Thanks a lot for Yihui's wonderful job on this report. It gave us a lot of information about how to write the report in the future, how to use the code to make some pics.... Just a little thinkings:

  1. Cook asked us to follow the format used for case study 1(tipping), is that mean we should use like 1. description. 2.suggested analysis......
  2. should we talk about whether we did not delete any outliers?
  3. the new variable mpg seems very important in section 4, why mpg is not used in final model?
  4. should we do more things about the model diagnosis, like check the VIF...
  5. the R-square is 0.37 for the linear model, should we suggest that we could use some other model, like nonlinear ones, but of course not this time. maybe we could mention it in the conclusion.

It is really a surprising and amazing job Yihui did for the report in such a short time. My opinion is, it is totally ready to be submitted not only because that we have passed the due time also because it is a wonderful report.

yihui commented 13 years ago
  1. that will require substantial reconstruction; I'm already exhausted, so the only possibility is one of you three can do it;
  2. probably; this needs another diagnostic plot for outliers, although I guess the outliers won't have too much influence
  3. oops! this is a serious mistake; I've changed the R code; thanks!
  4. this makes a lot of sense; I should have done it, but again, I can only rely on you
  5. linearity has been justified in the report after log-transformation; the R square is a useless indicator in my eyes

Thanks!

I need to know the opinions of the other two members.

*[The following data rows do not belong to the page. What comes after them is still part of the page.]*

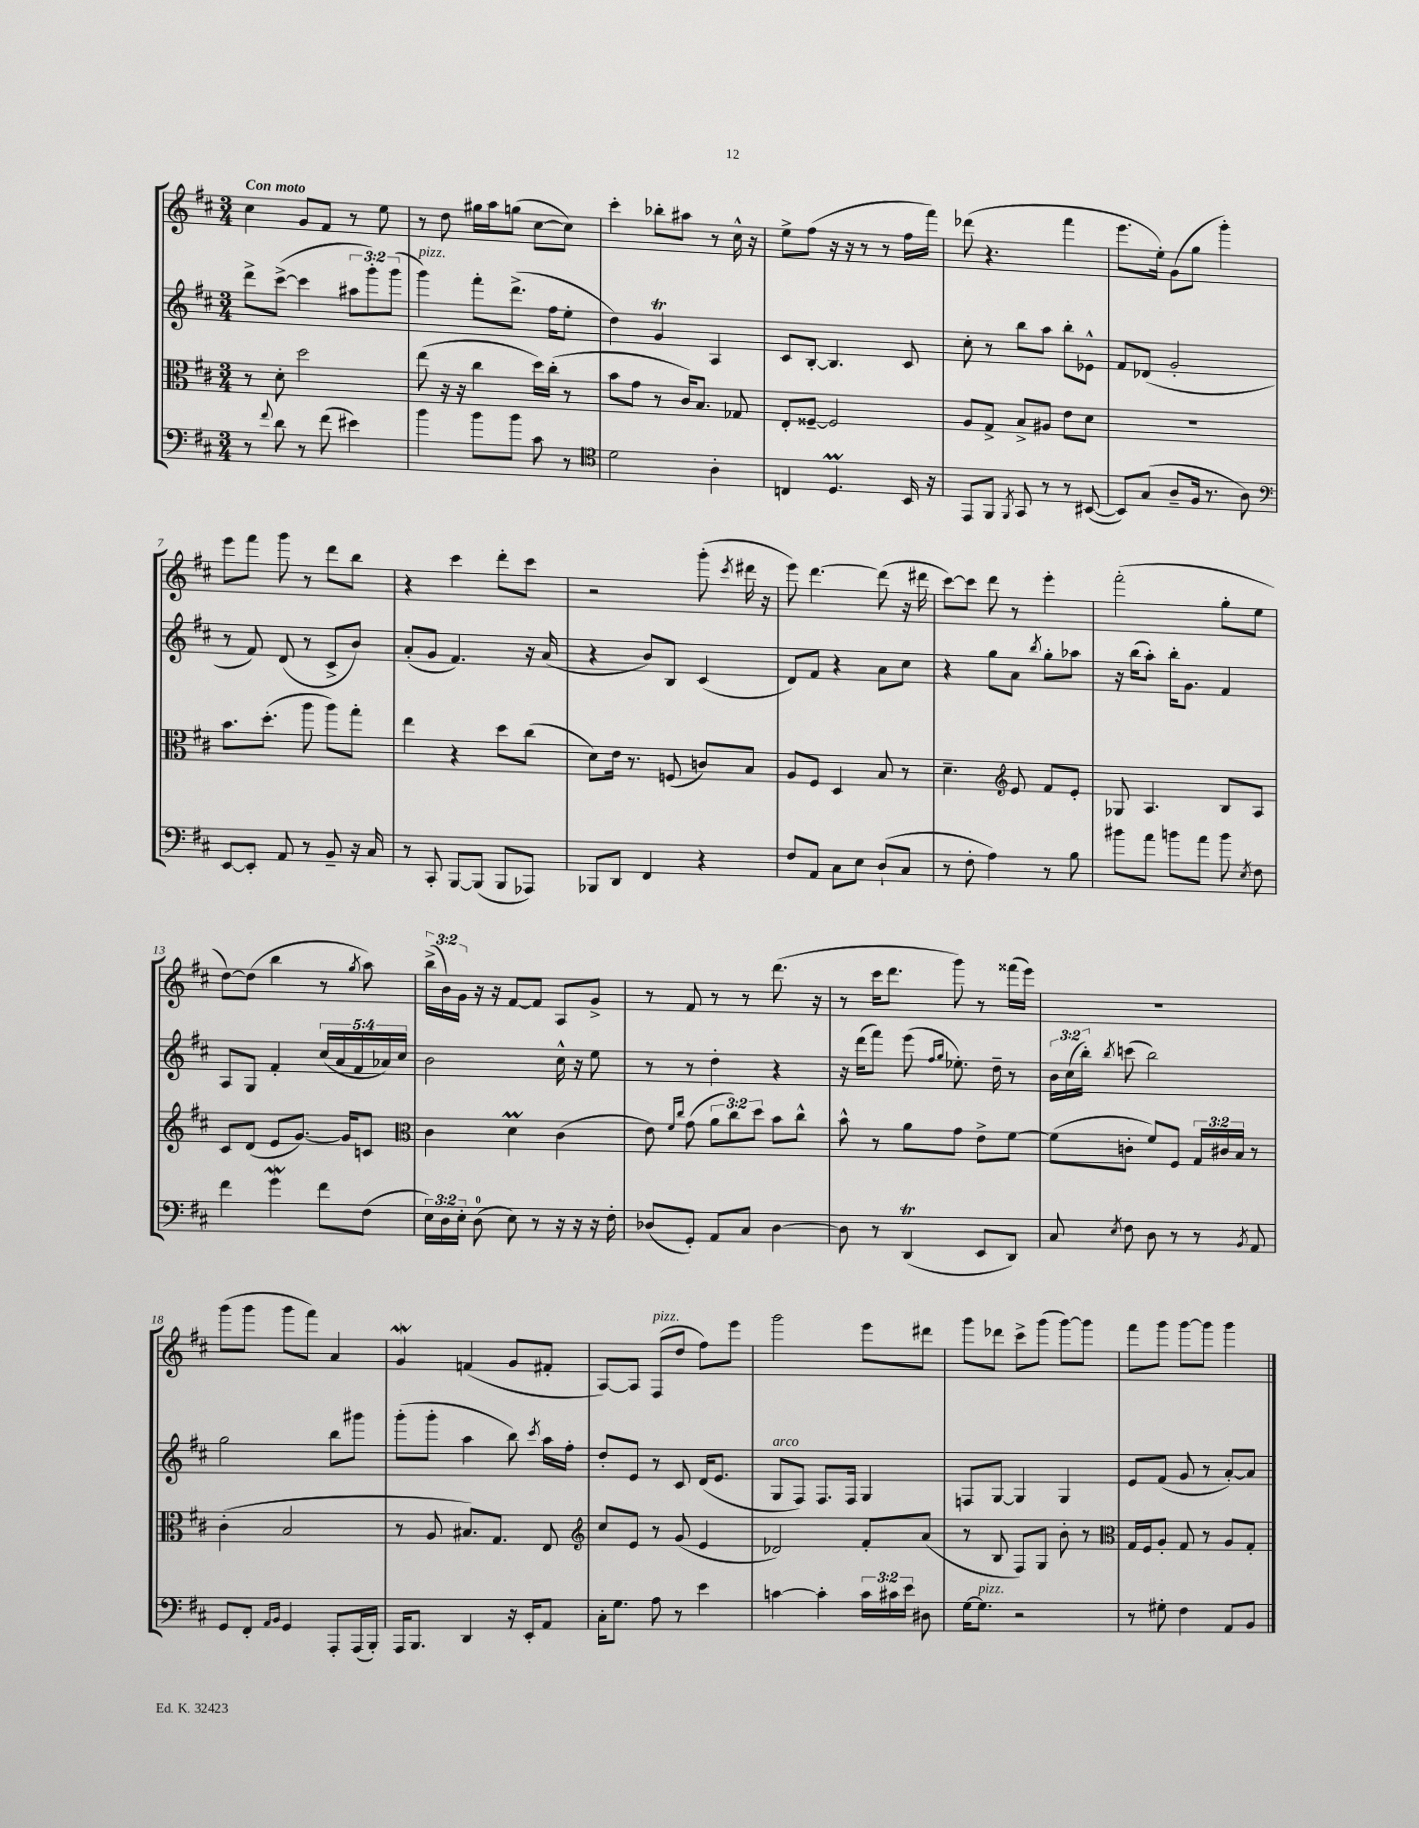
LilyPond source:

<<
\new StaffGroup <<
\new Staff = "s0" {
    \clef treble \key d \major \numericTimeSignature \time 3/4 \override Staff.TupletNumber.text = #tuplet-number::calc-fraction-text \tempo "Con moto"
    \autoBeamOff cis''4 g'8[ fis'8] r8 e''8 |
    r8 d''8 gis''16[ a''16 g''8]( cis''8[~ cis''8]) |
    cis'''4-. bes''8[-. ais''8] r8 cis''16-^ r16 |
    e''8[-> fis''8]( r16 r16 r8 r8 fis''16[ fis'''16]) |
    des'''8( r4. fis'''4 |
    e'''8.[ e''16]-.) g'8[( g''8] g'''4-.) |
    e'''8[ fis'''8] g'''8 r8 d'''8[ b''8] |
    r4 cis'''4 d'''8[-. cis'''8] |
    r2 g'''8-.( \acciaccatura { cis'''8 } dis'''16 r16 |
    e'''8) d'''4.~ d'''8( r16 dis'''16 |
    cis'''8[~) cis'''8] d'''8 r8 e'''4-. |
    fis'''2-.( g''8[-. e''8] |
    d''8[~) d''8]( b''4 r8 \acciaccatura { g''8 } a''8) |
    \tuplet 3/2 { b''16[->( b'16) g'16] } r16 r16 fis'8[~ fis'8] a8[ g'8]-> |
    r8 fis'8 r8 r8 d'''8.( r16 |
    r8 cis'''16[ d'''8.] g'''8) r8 fisis'''16[( e'''16]) |
    R2. |
    g'''8[( g'''8] g'''8[ fis'''8]) a'4 |
    g'4\mordent f'4( g'8[ fis'8]-. |
    a8[~) a8] fis8[^\markup { \italic "pizz." }( d''8] fis''8[) e'''8] |
    g'''2 e'''8[ dis'''8] |
    g'''8[ des'''8] cis'''8[-> g'''8]( g'''8[~) g'''8] |
    fis'''8[ g'''8] g'''8[~ g'''8] g'''4 \bar "|." |
}
\new Staff = "s1" {
    \clef treble \key d \major \numericTimeSignature \time 3/4 \override Staff.TupletNumber.text = #tuplet-number::calc-fraction-text
    \autoBeamOff d'''8[-> cis'''8]~->( cis'''4 \tuplet 3/2 { ais''8[ g'''8-.) g'''8]( } |
    g'''4^\markup { \italic "pizz." }) fis'''8[-. d'''8.]->( fis''16[ e''8]-. |
    d''4) g'4\trill a4 |
    cis'8[ b8]~-. b4. cis'8 |
    cis''8-. r8 b''8[ a''8] b''8[-. ees'8]-^ |
    fis'8[ des'8]( g'2-. |
    r8 fis'8) d'8( r8 cis'8[-> b'8]) |
    a'8[-.( g'8] fis'4.) r16 a'16( |
    r4 b'8[) b8] cis'4( |
    d'8[) fis'8] r4 a'8[ cis''8] |
    r4 g''8[ a'8] \acciaccatura { b''8 } g''8[-. aes''8] |
    r16 b''16[( a''8]-.) b''16[-. g'8.] fis'4 |
    a8[ g8] fis'4-. \tuplet 5/4 { cis''16[( a'16 fis'16 aes'16) cis''16] } |
    b'2 cis''16-^ r16 e''8 |
    r8 r8 d''4-. r4 |
    r16 d'''16[( fis'''8]) e'''8( \grace { fis''16[ g''16] } ees''8.-.) d''16-- r8 |
    \tuplet 3/2 { b'16[ cis''16( b''16]-.) } \acciaccatura { b''8 } c'''8( b''2) |
    g''2 b''8[ gis'''8] |
    g'''8[-.( g'''8]-. a''4 b''8) \acciaccatura { cis'''8 } a''16[ fis''16]-. |
    d''8[-. e'8] r8 cis'8 d'16[( e'8.] |
    g8[^\markup { \italic "arco" } fis8]) fis8.[ fis16] g4 |
    f8[ g8]~ g4 g4 |
    e'8[ fis'8]( g'8 r8 a'8[~-.) a'8] \bar "|." |
}
\new Staff = "s2" {
    \clef alto \key d \major \numericTimeSignature \time 3/4 \override Staff.TupletNumber.text = #tuplet-number::calc-fraction-text
    \autoBeamOff r8 d'8-. d''2 |
    e''8( r16 r16 cis''4 d''16[) cis''16]-.( r8 |
    b'8[ g'8] r8 cis'16[) b8.] ges8 |
    e8[-. fisis8]~-- fisis2 |
    a8[ g8]-> b8[-> ais8] e'8[ d'8] |
    R2. |
    b'8.[ d''8.]-.( a''8 a''8[) g''8]-. |
    e''4 r4 d''8[ cis''8]( |
    d'8[) e'16] r8. f8( c'8[) b8] |
    a8[ fis8] d4 b8 r8 |
    d'4.-- \clef treble e'8 fis'8[ e'8]-. |
    ges8 a4. b8[ a8] |
    cis'8[ d'8]( e'8[ g'8.]~) g'16[ c'8] |
    \clef alto cis'4 d'4\prall cis'4( |
    e'8) \grace { fis'16[ cis''16] } g'8( \tuplet 3/2 { a'8[ cis''8) d''8] } b'8[ cis''8]-^ |
    b'8-^ r8 a'8[ g'8] e'8[-> fis'8]~ |
    fis'8[( c'8]-. fis'8[) fis8] \tuplet 3/2 { g16[ cis'16 b16] } r8 |
    cis'4-.( b2 |
    r8 a8 bis8.[) g8.] e8 |
    \clef treble cis''8[ e'8] r8 g'8( e'4 |
    des'2) fis'8[-. a'8]( |
    r8 b8 fis8[) g8] b'8-. r8 |
    \clef alto g16[ fis16 a8]-. g8 r8 a8[ g8]-. \bar "|." |
}
\new Staff = "s3" {
    \clef bass \key d \major \numericTimeSignature \time 3/4 \override Staff.TupletNumber.text = #tuplet-number::calc-fraction-text
    \autoBeamOff r8 \appoggiatura { fis'8 } d'8 r8 fis'8( eis'4) |
    b'4 b'8[ b'8] cis'8 r8 |
    \clef tenor d'2 a4-. |
    c4 d4.\prall b,16 r16 |
    e,8[ fis,8] \acciaccatura { fis,8 } g,8 r8 r8 bis,8~( |
    bis,8[) g8]( a8[-- fis16] r8. a8) |
    \clef bass e,8[~ e,8]-. a,8 r8 b,8-- r16 cis16 |
    r8 cis,8-. b,,8[~ b,,8]( b,,8[ aes,,8]) |
    bes,,8[ d,8] fis,4 r4 |
    fis8[ a,8] cis8[ e8] d8[-!( cis8] |
    r8 fis8-. a4) r8 b8 |
    bis'8[ a'8] b'8[ a'8] b'8 \acciaccatura { e8 } fis8 |
    fis'4 g'4\mordent fis'8[ fis8]( |
    \tuplet 3/2 { e16[) d16 e16]-. } d8-0( e8) r8 r16 r16 r16 fis16-. |
    des8[( g,8]-.) a,8[ cis8] des4~ |
    des8 r8 d,4\trill( e,8[ d,8]) |
    cis8 \acciaccatura { e8 } fis8 d8 r8 r8 \acciaccatura { b,8 } a,8 |
    g,8[ fis,8]-. \grace { a,16[ b,16] } g,4 a,,8[-. a,,16( b,,16]-.) |
    a,,16[ b,,8.] d,4 r16 e,16[-. a,8] |
    cis16[-. g8.] a8 r8 e'4 |
    c'4~ c'4-. \tuplet 3/2 { c'16[ cis'16 e'16] } dis8 |
    g16[~ g8.]^\markup { \italic "pizz." } r2 |
    r8 gis8-. fis4 a,8[ b,8] \bar "|." |
}
>>
>>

yihui commented 13 years ago

I've submitted in WebCT after a revision according to Qi's reminder on the omission of mpg.

BillRowcliffe commented 13 years ago

The understanding I had Friday was that you would spend the next 2-3 hours polishing the report and then submit it. I made no plans this weekend to edit. I have been in Iowa City visiting a friend who moved to connecticut today. Please feel free to call me (641) 832-8395 in the future if you have issues like this again. Thank you for submitting, I was in approval of the report as prepared before class Friday.

yihui commented 13 years ago

OK, I see. Thanks! We guessed you might be out of town.